### Consegna a
Nelle voci, dalla riga con "Which series contains the highest Y value?" fino alla riga con "How many bars are there in total?" compresa, sostituisci "series" con "groups" e riscrivi solo quelle righe, lasciando tutto il resto invariato. Non mettere le immagini nella risposta.

### Brano fornito
============================================================

A ogni porta che si chiudeva, quella mattina di metà gennaio, a
ogni giro di serratura, la interprete che avevo accanto si girava verso
di me con occhi sempre più spaventati.
B. la guardia non armata ("da noi non usa portare armi"), una
giovane donna bionda dall'aria tranquilla, descrive così le sue
"ragazze":
"Sono trenta, tra i 17 e i trent'anni, sposate e nubili, con figli
e senza. Le loro sono storie da mille e una notte. Alcune di loro hanno
riscattato in questo modo un padre/fratello/marito/amante collaborazionista,
altre sono sfuggite così alla morte per delitto d'onore, per altre
ancora, psicologicamente fragili, è stato un bel modo di suicidarsi
diventando, contemporaneamente, eroine della patria. Quasi tutte provengono
da famiglie di livello socio- economico basso.
"Per me però sono solo normali ragazze, non voglio sapere
che cosa hanno fatto, né giudicarle o tanto meno odiarle, perché
non riuscirei più a prendermi cura di loro".
"Come
sono organizzate?"

============================================================

### Voci fornite
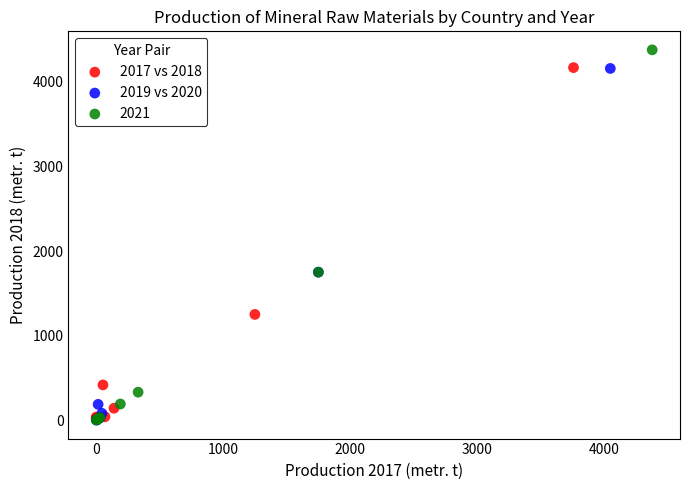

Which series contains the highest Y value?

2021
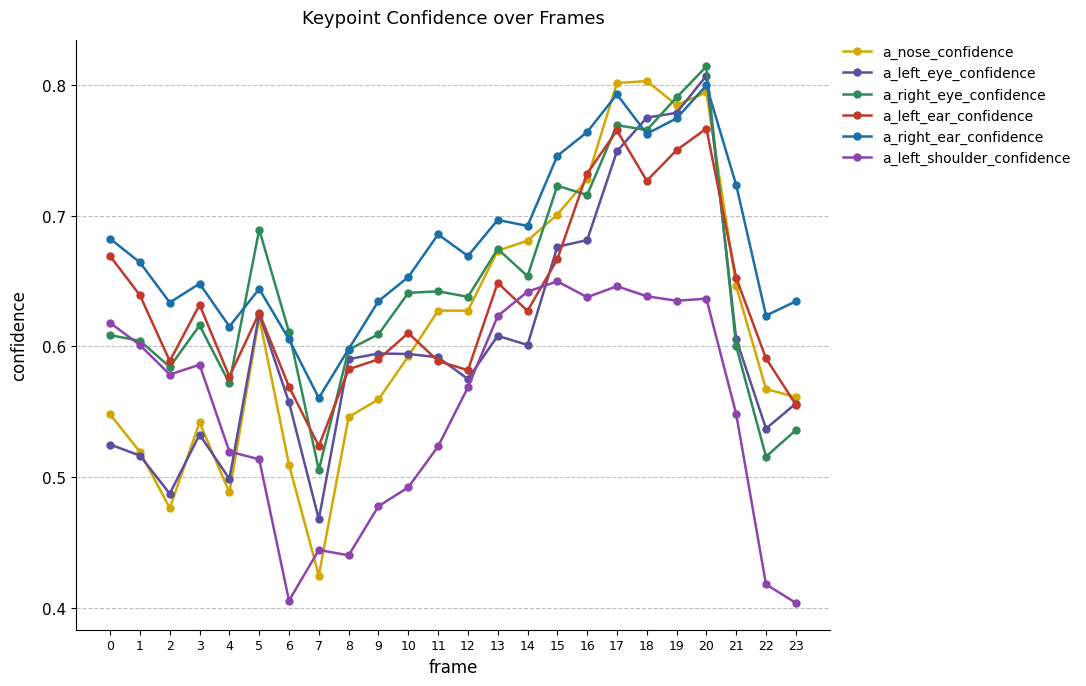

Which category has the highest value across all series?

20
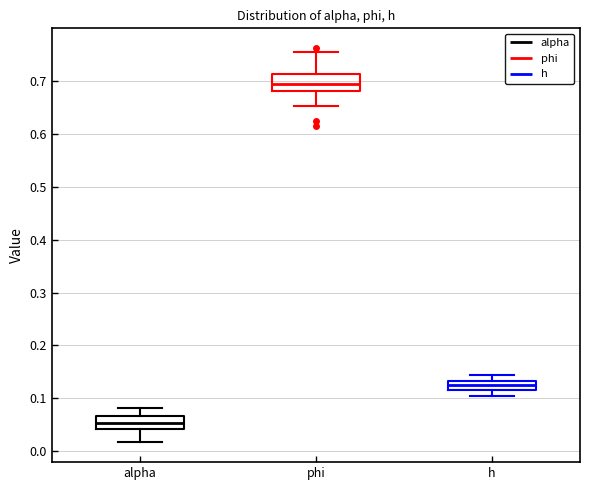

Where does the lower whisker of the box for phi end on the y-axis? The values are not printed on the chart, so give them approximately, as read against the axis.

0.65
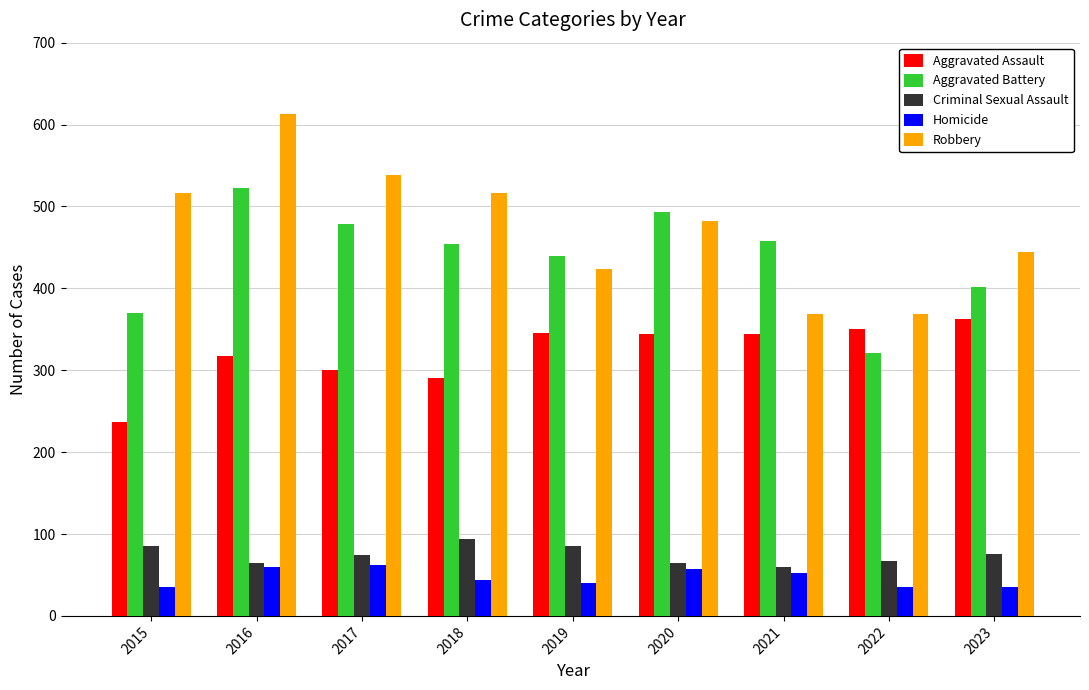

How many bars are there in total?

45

============================================================

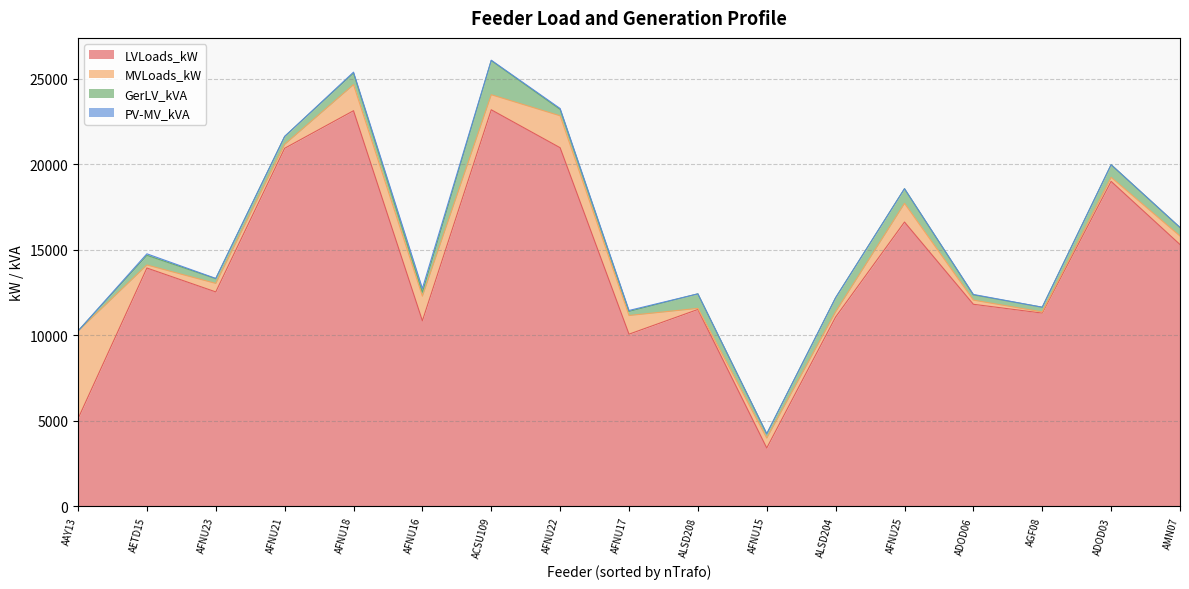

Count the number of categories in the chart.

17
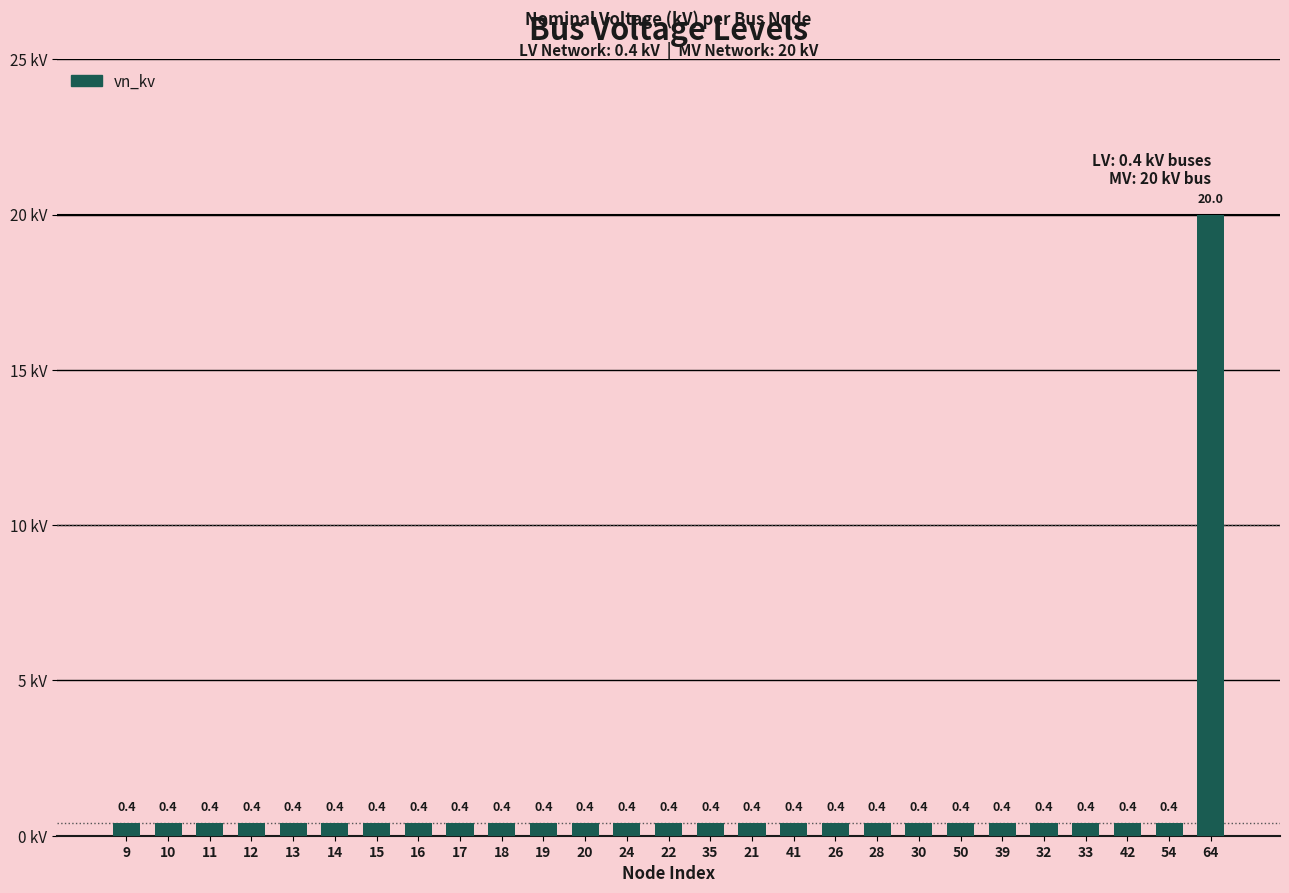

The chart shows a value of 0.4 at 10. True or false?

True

============================================================

### Consegna b
Estrai dal brano, parola per parola, il tratto che va da "A ogni porta" fino a "sempre più spaventati." compreso.

### Spazio risposta a
Which groups contains the highest Y value?

2021

Which category has the highest value across all groups?

20

Where does the lower whisker of the box for phi end on the y-axis? The values are not printed on the chart, so give them approximately, as read against the axis.

0.65

How many bars are there in total?

### Spazio risposta b
A ogni porta che si chiudeva, quella mattina di metà gennaio, a
ogni giro di serratura, la interprete che avevo accanto si girava verso
di me con occhi sempre più spaventati.